Work task 1 → According to the savings scheme comparison below, what year was Sukanya Samriddhi Yojana launched, and under which initiative?
Work task 2 → List every dimension on which the side-by-side table in the savings scheme comparison compares the two schemes.

--- Source text Enclosed Below ---

Overview
Both Sukanya Samriddhi Yojana (SSY) and PPF are government-backed, EEE-status savings schemes capped at Rs 1.5 lakh per year — but they're built for different purposes. SSY exists specifically to build a corpus for a girl child's higher education or marriage, restricted to families with a daughter under 10. PPF is a general-purpose, lifetime savings instrument open to anyone, with no gender or age restriction.
If you're a parent of a young daughter trying to decide where to direct your Section 80C savings, the comparison below covers interest rate, eligibility, lock-in, withdrawal rules, and the actual maturity numbers each scheme produces for an identical annual contribution.
Side-by-Side Comparison
| Dimension | Sukanya Samriddhi Yojana (SSY) | PPF |
|---|---|---|
| Interest rate | 8.2% per annum (govt-set, reviewed quarterly) | 7.1% per annum (govt-set, reviewed quarterly) |
| Eligibility | Girl child only, below 10 years at account opening | Any Indian resident, any age, any gender |
| Tax treatment | EEE — contribution, interest, and maturity all tax-free | EEE — contribution, interest, and maturity all tax-free |
| Lock-in | Until girl turns 21 (or marriage after 18) | 15 years, extendable in 5-year blocks |
| Max annual contribution | Rs 1.5 lakh per account | Rs 1.5 lakh per account |
| Account holder | Guardian, on behalf of the girl child | Self, spouse, or any child (no gender restriction) |
| Partial withdrawal | 50% at 18 (or after 10th standard), for education only | Up to 50% allowed from the 7th financial year, any purpose |
| Account tenure | Matures 21 years from opening; deposits required only first 15 years | Matures at 15 years; extendable indefinitely in 5-year blocks |
Sukanya Samriddhi Yojana — Deep Dive
Launched in 2015 under the Beti Bachao Beti Padhao initiative, Sukanya Samriddhi Yojana was designed specifically to encourage long-term savings for a girl child's future — primarily her higher education and marriage expenses. Only a parent or legal guardian can open the account, and only on behalf of a girl child who is below 10 years of age at the time of opening. A family is generally limited to two SSY accounts, with an exception permitting a third account when the second pregnancy results in twins or triplets.
At 8.2% per annum, SSY currently carries the highest interest rate among all government small savings schemes — higher than PPF, the National Savings Certificate, and post office time deposits. The structure has two distinct phases: deposits are required for the first 15 years from the date of account opening, after which no further contributions are needed, but the account continues to earn interest on the accumulated balance until it matures 21 years from opening. This means a 15-year contribution commitment produces a 21-year compounding horizon — six extra years of interest accrual with no additional money going in.

--- End of Enclosed Source text ---
--- Material provided Enclosed Below ---

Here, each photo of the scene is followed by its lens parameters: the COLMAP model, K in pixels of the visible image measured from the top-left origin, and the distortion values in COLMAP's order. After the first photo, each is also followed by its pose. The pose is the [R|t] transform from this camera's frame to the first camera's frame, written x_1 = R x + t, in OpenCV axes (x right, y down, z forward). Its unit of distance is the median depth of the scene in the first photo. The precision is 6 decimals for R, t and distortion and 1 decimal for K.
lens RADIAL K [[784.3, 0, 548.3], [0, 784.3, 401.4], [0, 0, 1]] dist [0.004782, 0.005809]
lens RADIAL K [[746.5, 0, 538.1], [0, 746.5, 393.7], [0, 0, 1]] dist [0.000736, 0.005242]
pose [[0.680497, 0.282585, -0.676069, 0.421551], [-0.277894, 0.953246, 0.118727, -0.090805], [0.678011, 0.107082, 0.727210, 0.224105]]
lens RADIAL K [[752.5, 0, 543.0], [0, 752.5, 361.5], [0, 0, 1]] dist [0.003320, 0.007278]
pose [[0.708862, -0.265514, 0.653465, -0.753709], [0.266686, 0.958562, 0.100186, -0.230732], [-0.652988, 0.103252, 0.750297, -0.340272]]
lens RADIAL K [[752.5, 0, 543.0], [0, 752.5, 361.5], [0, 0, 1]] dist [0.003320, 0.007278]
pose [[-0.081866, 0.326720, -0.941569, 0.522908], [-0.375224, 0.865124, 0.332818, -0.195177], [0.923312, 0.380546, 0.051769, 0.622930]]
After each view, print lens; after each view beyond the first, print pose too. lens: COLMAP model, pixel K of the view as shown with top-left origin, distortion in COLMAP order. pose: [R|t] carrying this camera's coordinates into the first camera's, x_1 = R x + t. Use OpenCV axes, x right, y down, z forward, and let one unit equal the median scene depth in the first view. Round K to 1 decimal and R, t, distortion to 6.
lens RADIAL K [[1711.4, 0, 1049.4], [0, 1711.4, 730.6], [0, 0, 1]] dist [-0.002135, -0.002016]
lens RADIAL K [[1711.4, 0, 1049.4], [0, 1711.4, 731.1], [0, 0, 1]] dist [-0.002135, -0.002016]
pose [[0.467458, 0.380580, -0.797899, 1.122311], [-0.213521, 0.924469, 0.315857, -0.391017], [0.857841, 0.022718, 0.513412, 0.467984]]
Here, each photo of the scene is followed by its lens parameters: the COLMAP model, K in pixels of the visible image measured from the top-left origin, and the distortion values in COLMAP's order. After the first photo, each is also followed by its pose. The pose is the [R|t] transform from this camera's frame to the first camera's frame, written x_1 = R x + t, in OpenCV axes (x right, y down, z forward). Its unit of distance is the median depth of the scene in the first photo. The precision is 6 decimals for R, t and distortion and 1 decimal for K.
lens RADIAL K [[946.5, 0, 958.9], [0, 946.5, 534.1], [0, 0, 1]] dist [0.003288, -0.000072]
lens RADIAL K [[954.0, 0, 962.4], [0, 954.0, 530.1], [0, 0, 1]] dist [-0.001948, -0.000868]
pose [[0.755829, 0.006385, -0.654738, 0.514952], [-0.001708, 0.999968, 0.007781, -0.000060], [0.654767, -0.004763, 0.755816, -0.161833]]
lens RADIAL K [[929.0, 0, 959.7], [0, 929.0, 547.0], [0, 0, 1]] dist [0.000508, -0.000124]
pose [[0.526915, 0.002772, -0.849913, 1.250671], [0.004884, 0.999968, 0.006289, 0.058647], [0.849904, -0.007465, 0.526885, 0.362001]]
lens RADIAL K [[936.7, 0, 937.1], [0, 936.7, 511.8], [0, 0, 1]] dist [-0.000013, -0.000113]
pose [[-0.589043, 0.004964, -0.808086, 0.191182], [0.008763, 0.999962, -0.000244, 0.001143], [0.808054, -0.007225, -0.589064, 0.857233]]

--- End of Enclosed Material provided ---

Output 1 → 2015, under the Beti Bachao Beti Padhao initiative.

Output 2 → Interest rate, Eligibility, Tax treatment, Lock-in, Max annual contribution, Account holder, Partial withdrawal, Account tenure